GCSE Controlled Assessments are a form of assessment that may include examinations, assignments, practical activities and projects. Each subject will have their own requirements.
Most tasks are internally marked by centres and externally moderated by the examination boards.
Teachers and pupil will be required to verify that the work submitted is their own.
PREPARING YOUR WORK – good practice
If you receive help and guidance from someone other than your teacher, you must tell your teacher who will then record the nature of the assistance given to you.
If you worked as part of a group on an assignment, for example undertaking field research, you must each write up your own individual assignment. Even if the data you have is the same, you must describe in your own words how that data was obtained and you must independently draw your own conclusions from the data.
You must meet the deadlines that your teacher gives you. Remember – your teachers are there to guide you. Although they cannot give you direct assistance, they can help you to sort out any problems before it is too late.

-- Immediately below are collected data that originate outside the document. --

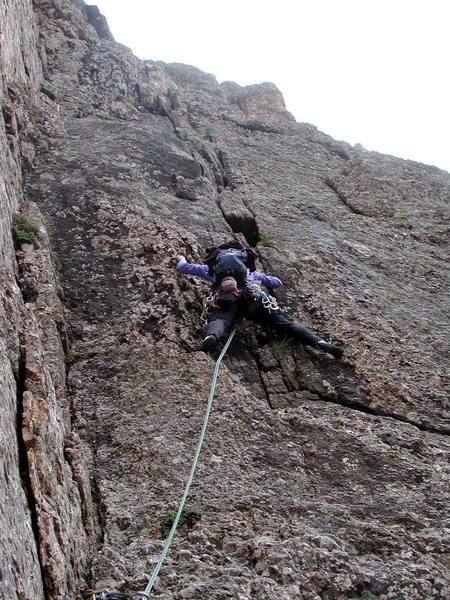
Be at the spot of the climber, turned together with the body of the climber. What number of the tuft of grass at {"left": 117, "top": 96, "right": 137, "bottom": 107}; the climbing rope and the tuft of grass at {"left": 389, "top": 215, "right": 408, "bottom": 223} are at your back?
1

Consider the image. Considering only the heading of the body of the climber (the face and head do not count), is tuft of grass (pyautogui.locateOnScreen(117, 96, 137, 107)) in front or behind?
in front

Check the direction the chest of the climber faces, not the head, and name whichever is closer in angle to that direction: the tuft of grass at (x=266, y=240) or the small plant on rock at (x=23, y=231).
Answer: the tuft of grass

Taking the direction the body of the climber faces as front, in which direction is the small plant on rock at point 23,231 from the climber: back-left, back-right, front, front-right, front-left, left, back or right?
left

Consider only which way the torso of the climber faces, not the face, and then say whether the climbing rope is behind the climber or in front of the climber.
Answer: behind

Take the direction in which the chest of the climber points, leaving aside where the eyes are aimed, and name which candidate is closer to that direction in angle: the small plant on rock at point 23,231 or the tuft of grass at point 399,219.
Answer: the tuft of grass

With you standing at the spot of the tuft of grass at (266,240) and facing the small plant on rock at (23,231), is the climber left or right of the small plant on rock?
left

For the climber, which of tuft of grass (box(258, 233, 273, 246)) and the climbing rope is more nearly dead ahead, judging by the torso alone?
the tuft of grass

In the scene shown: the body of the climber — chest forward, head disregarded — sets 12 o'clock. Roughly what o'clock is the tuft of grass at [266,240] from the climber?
The tuft of grass is roughly at 12 o'clock from the climber.

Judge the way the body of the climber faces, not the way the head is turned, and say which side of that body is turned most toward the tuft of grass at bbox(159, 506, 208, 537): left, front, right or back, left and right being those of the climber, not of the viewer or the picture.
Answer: back

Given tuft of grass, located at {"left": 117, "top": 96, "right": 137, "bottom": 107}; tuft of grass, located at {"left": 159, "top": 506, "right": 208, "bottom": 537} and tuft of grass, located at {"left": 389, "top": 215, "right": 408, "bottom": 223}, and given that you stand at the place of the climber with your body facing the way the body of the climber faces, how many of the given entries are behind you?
1

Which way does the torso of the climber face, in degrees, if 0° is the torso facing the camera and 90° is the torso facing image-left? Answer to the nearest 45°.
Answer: approximately 180°

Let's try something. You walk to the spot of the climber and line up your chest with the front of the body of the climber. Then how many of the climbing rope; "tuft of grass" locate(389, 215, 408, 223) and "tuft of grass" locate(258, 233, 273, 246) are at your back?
1
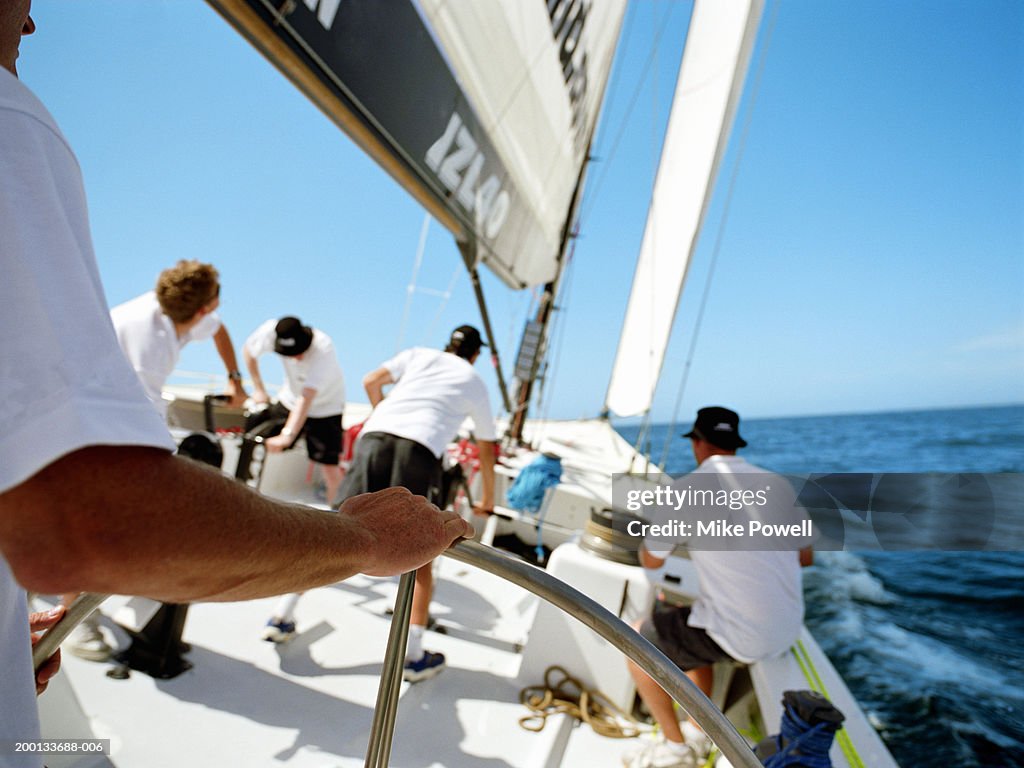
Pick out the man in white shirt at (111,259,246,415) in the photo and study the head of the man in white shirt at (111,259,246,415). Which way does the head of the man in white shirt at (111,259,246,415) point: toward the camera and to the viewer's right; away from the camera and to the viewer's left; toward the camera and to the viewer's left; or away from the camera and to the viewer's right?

Take care of your work and keep it safe. Do not leave it lying around where your classmates can find it. You must always keep your work secure and confidential whilst you are preparing it. If your work is stored on the computer network, keep your password secure. Collect all copies from the printer and destroy those you do not need. Do not share your work with your classmates. Should a classmate be found to have copied work that you lent them, you will have enabled them to cheat and you will also receive a penalty.
Do not be tempted to use essays from on-line essay banks — this is cheating. Electronic tools used by the examination boards can detect this sort of copying.
You must not write inappropriate, offensive or obscene material.
Controlled assessment may provide you with an opportunity to do some independent research into a topic. The research you do may involve looking for information in published sources such as textbooks, encyclopedias, journals, TV, radio and on the internet.
When producing a piece of work, if you use the same wording as a published source you must place quotation marks around the passage and state where it came from. This is called “referencing”.
You must make sure that you give detailed references for everything in your work which is not in your own words. A reference from a printed book or journal should show the name of the author, the year of publication and the page number, for example: Morrison, 2000, pg.29.
For all material taken from the internet, your reference should show the date when the material was downloaded and must show the precise web page, not the search engine used to locate it. This can be copied from the address line.
Using information from published sources (including the internet) as the basis for your assignment is a good way to demonstrate your knowledge and understanding of a subject. You must take care how you use this material though – you cannot copy it and claim it as your own work.
Plagiarism involves taking someone else’s words, thoughts or ideas and trying to pass them off as your own. It is a form of cheating which is taken very seriously.
Do not think you will not be caught; there are many ways to detect plagiarism.
- Markers can spot changes in the style of writing and use of
- Markers are highly experienced subject specialists who are very familiar with work on the topic concerned — they may have read the source you are using (or even marked the essay you have copied from!).
- Internet search engines and specialised computer software can be used to match phrases or pieces of text with original sources and to detect changes in the grammar and style of writing or punctuation.
Penalties for breaking the regulations
If your work is submitted and it is discovered that you have broken the regulations, one of the following penalties will be applied:
- the piece of work will be awarded zero marks;
- you will be disqualified from that unit for the examination series in question;
- you will be disqualified from the whole subject for that examination series;
- you will be disqualified from all subjects and barred from entering again for a period of
The awarding body will decide which penalty is appropriate.